Movie #21 of 2018:
Spider-Man: Into the Spider-Verse (2018)
Believe the hype. I’ll freely admit I was reluctant to watch this movie, both because I shy away from animated superhero content in general and because what I knew of its premise — a crossover team-up of different versions of Spider-Man — seemed aimed at comic book buffs rather than more casual fans like myself. I also don’t feel like Sony has the best track record for how they’ve handled their Spider-Man film license in the past, and I’ve been much happier with the character’s recent live-action adventures as Tom Holland over in the Marvel Cinematic Universe.
Luckily, though, I trusted everyone who recommended this film despite my misgivings, and it ended up being one of my favorite movies of the year. The plot is twisty enough to continually surprise the audience, but never so complicated to take us out of the action. A lot of that is thanks to the writing, which somehow juggles a superhero origin story and six different parallel dimensions with apparent ease and still manages to be both hilarious and heartfelt throughout. The gorgeous animation styles are also incredibly inventive, capitalizing fully on the comic book nature of the project and delivering visual puns and other graphic punctuation as no other medium could. And the human story at the movie’s core, tightly focused on newly-powered Black Hispanic teen Miles Morales, is a fantastic distillation of why we celebrate people who step up and choose to become heroes.

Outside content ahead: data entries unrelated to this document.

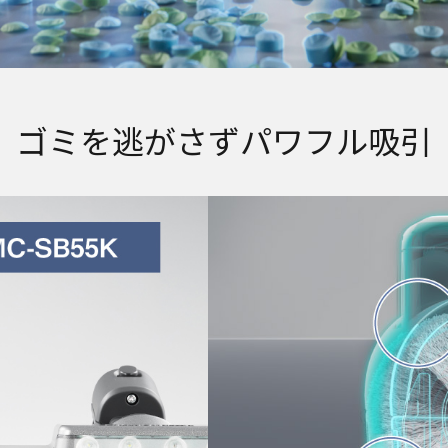
ゴミを逃がさずパワフル吸引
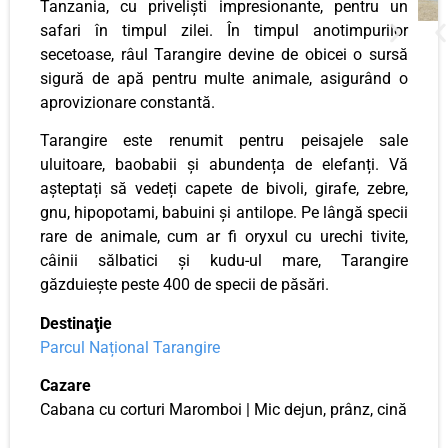
Tanzania, cu priveliști impresionante, pentru un
safari în timpul zilei. În timpul anotimpurilor
secetoase, râul Tarangire devine de obicei o sursă
sigură de apă pentru multe animale, asigurând o
aprovizionare constantă.
Tarangire este renumit pentru peisajele sale
uluitoare, baobabii și abundența de elefanți. Vă
așteptați să vedeți capete de bivoli, girafe, zebre,
gnu, hipopotami, babuini și antilope. Pe lângă specii
rare de animale, cum ar fi oryxul cu urechi tivite,
câinii sălbatici și kudu-ul mare, Tarangire
găzduiește peste 400 de specii de păsări.
Destinaţie
Parcul Național Tarangire
Cazare
Cabana cu corturi Maromboi | Mic dejun, prânz, cină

The movie is not without some minor flaws. Although the madcap pace helps disguise a few rough patches, the writers occasionally lose track of what the audience and the characters know at particular points in the narrative. (Gwen Stacy has no reason in the film’s continuity to initially lie about her name, Miles mentions ‘the Prowler’ before anyone else has identified that villain as such, and so on.) It’s also a shame that half of our eventual Spideys are essentially just used as punchlines, rather than getting the rich inner life of every other character. The jokes are funny enough to mostly excuse that, and the weakness likely only feels so glaring because Miles and the rest of the cast are so well-realized, but that flat characterization is a rare false note in what’s otherwise a masterful composition.
(I also would have liked to see more representation of Peter Parker’s Jewishness than just that one quick flashback of him stomping a glass at his wedding, but I’ll celebrate what I can for positive Jewish depictions in media this year.)
If you only see one superhero movie from 2018… Well, it should honestly be Black Panther, a basically perfect piece of cinema with a far more compelling antagonist than the Spider-Verse’s Kingpin can offer, especially if you’re used to Vincent D’Onofrio’s nuanced portrayal of that role on the Netflix Daredevil show. But if you want a fresh take that pushes the genre forward and opens up brand-new storytelling vistas beyond the now-familiar Avengers and their ilk, you should definitely carve out time to see this surprise gem as well.